**ACTIVITY**
Each entry must appear in the answer exactly as written.

++++ GIVEN RECORDS ++++

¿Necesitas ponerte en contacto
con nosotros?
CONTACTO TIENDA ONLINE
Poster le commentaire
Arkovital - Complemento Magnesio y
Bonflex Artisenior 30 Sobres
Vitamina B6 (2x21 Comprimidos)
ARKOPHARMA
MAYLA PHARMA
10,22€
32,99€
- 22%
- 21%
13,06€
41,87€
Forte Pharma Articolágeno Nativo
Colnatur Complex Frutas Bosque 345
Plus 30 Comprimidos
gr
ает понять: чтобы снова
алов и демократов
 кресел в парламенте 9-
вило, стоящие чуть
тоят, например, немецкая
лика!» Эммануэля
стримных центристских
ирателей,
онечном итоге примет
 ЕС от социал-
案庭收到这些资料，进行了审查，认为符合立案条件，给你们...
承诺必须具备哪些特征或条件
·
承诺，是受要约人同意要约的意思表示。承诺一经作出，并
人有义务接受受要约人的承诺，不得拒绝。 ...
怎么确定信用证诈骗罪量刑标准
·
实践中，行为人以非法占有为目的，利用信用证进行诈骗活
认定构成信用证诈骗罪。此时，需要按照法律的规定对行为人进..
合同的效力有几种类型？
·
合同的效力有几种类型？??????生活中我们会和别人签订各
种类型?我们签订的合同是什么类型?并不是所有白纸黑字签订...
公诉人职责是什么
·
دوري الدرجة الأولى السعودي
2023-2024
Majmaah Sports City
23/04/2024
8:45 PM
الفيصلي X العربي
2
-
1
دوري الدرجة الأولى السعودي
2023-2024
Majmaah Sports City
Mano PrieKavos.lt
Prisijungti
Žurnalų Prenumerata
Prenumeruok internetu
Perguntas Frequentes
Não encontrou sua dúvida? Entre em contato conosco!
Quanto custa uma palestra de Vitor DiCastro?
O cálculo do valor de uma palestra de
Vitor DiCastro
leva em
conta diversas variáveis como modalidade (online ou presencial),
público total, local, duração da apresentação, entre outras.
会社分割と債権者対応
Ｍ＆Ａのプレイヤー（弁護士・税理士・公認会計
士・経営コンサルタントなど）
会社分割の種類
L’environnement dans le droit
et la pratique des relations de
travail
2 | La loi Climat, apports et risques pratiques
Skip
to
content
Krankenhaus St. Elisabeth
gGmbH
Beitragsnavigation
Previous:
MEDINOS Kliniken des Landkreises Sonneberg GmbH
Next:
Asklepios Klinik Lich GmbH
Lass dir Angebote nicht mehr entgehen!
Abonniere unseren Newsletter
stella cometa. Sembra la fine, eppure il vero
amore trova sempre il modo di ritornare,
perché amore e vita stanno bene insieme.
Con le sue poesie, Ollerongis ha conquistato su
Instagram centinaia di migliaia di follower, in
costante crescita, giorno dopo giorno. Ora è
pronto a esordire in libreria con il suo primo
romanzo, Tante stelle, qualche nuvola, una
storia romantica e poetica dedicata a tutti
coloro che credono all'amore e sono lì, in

++++

**WRITTEN RESPONSE**
¿Necesitas ponerte en contacto
con nosotros?
CONTACTO TIENDA ONLINE
Poster le commentaire
Arkovital - Complemento Magnesio y
Bonflex Artisenior 30 Sobres
Vitamina B6 (2x21 Comprimidos)
ARKOPHARMA
MAYLA PHARMA
10,22€
32,99€
- 22%
- 21%
13,06€
41,87€
Forte Pharma Articolágeno Nativo
Colnatur Complex Frutas Bosque 345
Plus 30 Comprimidos
gr
ает понять: чтобы снова
алов и демократов
 кресел в парламенте 9-
вило, стоящие чуть
тоят, например, немецкая
лика!» Эммануэля
стримных центристских
ирателей,
онечном итоге примет
 ЕС от социал-
案庭收到这些资料，进行了审查，认为符合立案条件，给你们...
承诺必须具备哪些特征或条件
·
承诺，是受要约人同意要约的意思表示。承诺一经作出，并
人有义务接受受要约人的承诺，不得拒绝。 ...
怎么确定信用证诈骗罪量刑标准
·
实践中，行为人以非法占有为目的，利用信用证进行诈骗活
认定构成信用证诈骗罪。此时，需要按照法律的规定对行为人进..
合同的效力有几种类型？
·
合同的效力有几种类型？??????生活中我们会和别人签订各
种类型?我们签订的合同是什么类型?并不是所有白纸黑字签订...
公诉人职责是什么
·
دوري الدرجة الأولى السعودي
2023-2024
Majmaah Sports City
23/04/2024
8:45 PM
الفيصلي X العربي
2
-
1
دوري الدرجة الأولى السعودي
2023-2024
Majmaah Sports City
Mano PrieKavos.lt
Prisijungti
Žurnalų Prenumerata
Prenumeruok internetu
Perguntas Frequentes
Não encontrou sua dúvida? Entre em contato conosco!
Quanto custa uma palestra de Vitor DiCastro?
O cálculo do valor de uma palestra de
Vitor DiCastro
leva em
conta diversas variáveis como modalidade (online ou presencial),
público total, local, duração da apresentação, entre outras.
会社分割と債権者対応
Ｍ＆Ａのプレイヤー（弁護士・税理士・公認会計
士・経営コンサルタントなど）
会社分割の種類
L’environnement dans le droit
et la pratique des relations de
travail
2 | La loi Climat, apports et risques pratiques
Skip
to
content
Krankenhaus St. Elisabeth
gGmbH
Beitragsnavigation
Previous:
MEDINOS Kliniken des Landkreises Sonneberg GmbH
Next:
Asklepios Klinik Lich GmbH
Lass dir Angebote nicht mehr entgehen!
Abonniere unseren Newsletter
stella cometa. Sembra la fine, eppure il vero
amore trova sempre il modo di ritornare,
perché amore e vita stanno bene insieme.
Con le sue poesie, Ollerongis ha conquistato su
Instagram centinaia di migliaia di follower, in
costante crescita, giorno dopo giorno. Ora è
pronto a esordire in libreria con il suo primo
romanzo, Tante stelle, qualche nuvola, una
storia romantica e poetica dedicata a tutti
coloro che credono all'amore e sono lì, in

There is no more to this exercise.